Русецкий любил занимать общество рассказами. Сопровождал их необыкновенной мимикой и заставлял присутствующих покатываться от смеха.
Заказал он себе брюки. Но портной сшил их, по его мнению, из плохого материала. Русецкий говорит:
— Платить за такую дрянь я не стану!
— Ну, и что вы, господин капитан. Я буду жаловаться мировому судье!
— Жалуйтесь, господин Янкель!
Вызывают Русецкого в камеру судьи. Он приходит со свитой свидетелей — «осликов». Так он называл слушателей своей «академии» — подготовительных морских курсов.
— Ответчик, вы получили от истца брюки?
— Получил, господин судья.
— Почему же вы отказываетесь платить?
— Почему? А вы сейчас, господин судья, и сами увидите. Только прошу вас хорошенько всмотреться. Нуте-ка!
«Ослики», по его команде, вытягивают брюки, точно флаг, между мировым судьей и Русецким.
В публике смех. Судья с трудом сдерживает улыбку.
— Видите ли вы меня, господин судья?
— Не вижу…
— Вот удивительно! А я вас, господин судья, так даже очень хорошо вижу!
«Ослики», заглядывавшие из‐за спины Русецкого, заревели:
— И мы вас видим, господин судья! Хорошо видим!
В зале гомерический смех. Смеется уже и судья. Смеется даже истец.
— А вы, господин судья, еще спрашиваете, почему я не плачу?

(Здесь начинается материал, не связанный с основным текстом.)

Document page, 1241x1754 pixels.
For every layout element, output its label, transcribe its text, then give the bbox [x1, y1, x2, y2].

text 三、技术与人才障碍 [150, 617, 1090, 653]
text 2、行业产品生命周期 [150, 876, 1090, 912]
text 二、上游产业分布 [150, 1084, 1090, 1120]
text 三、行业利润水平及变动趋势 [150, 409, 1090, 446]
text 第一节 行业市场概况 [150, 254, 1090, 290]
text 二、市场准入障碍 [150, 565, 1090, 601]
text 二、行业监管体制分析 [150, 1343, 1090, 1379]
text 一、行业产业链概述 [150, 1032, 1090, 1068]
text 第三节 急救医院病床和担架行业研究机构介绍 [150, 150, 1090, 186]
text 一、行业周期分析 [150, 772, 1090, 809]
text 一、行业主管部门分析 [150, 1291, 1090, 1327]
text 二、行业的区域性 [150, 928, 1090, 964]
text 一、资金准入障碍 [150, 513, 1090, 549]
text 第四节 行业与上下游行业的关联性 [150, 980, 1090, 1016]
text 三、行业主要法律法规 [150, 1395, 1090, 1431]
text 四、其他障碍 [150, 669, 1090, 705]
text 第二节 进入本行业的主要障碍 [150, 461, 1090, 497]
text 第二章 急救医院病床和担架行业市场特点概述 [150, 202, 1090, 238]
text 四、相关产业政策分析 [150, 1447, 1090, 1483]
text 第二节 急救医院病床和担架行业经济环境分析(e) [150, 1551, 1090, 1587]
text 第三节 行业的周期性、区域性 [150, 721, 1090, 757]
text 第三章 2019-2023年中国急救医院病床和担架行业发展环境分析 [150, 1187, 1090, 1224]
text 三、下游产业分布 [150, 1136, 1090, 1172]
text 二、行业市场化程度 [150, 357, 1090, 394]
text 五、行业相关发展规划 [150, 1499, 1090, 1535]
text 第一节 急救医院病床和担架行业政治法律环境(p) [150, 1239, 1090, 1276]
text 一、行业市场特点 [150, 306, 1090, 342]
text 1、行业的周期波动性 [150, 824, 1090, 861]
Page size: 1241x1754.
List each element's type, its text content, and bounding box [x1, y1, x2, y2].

Открытие памятника Пушкину
Этот довольно неудачный памятник, стоящий на конце Приморского бульвара, открывало Одесское Славянское общество
[172]. Его председателем был в то время выборный мировой судья, почтенный, уже седой старик С. И. Знаменский.
Имя Пушкина слишком сильно связано с Одессой. И в местном обществе, с университетом во главе, торжество это вызвало большой подъем. Множество обществ, организаций и учреждений готовили венки, конкурируя в остроумии и изяществе.
Откликнулось и студенчество; на сходке были избраны делегаты. На собранные в складчину несколько десятков рублей мы соорудили громадный венок из лавров и дубовых листьев, перевитый лентой национальных цветов. Не богатством, а величиной венок превосходил все остальные. Мы его могли нести лишь по два вместе, на большой крестообразной подставке.
Солнечный, жаркий день. Собрались десятки тысяч народу. Заполнили площадь, бульвар и еще на далекое расстояние Пушкинскую улицу. Крыши ближайших домов были облеплены зрителями. Чувствовалось какое-то особенное, не просто формальное, настроение. Пробраться к памятнику можно было только делегациям.
Едва мы стали на отведенном месте, как на нас налетел разгневанный старец, в парадном мундире, с синими кантами, — начальник местного горного округа. Кажется, его фамилия была Долинский.
— Что за безобразие! Почему вы не в парадных мундирах?! Как можно допускать такое неприличие…
Распорядители, опасаясь нашей реакции, увели разгневанного старика в сторону. Горный генерал забыл свои студенческие времена. Вся «приличная» одежда студентов почти всегда состояла из единственного поношенного сертука или поношенной тужурки. Мы этого не стыдились. И никто в обществе никогда не бывал шокирован возрастом студенческой одежды.
Памятник открыт, и из него забил фонтан. Но это, кажется, был первый и единственный раз. Осуществление идеи памятника-фонтана не вышло удачным.
Перепись Одессы
В начале зимы 1891 года в Одессе была проведена однодневная перепись. Потребовалось много счетчиков, и в первую очередь были привлечены, конечно, студенты.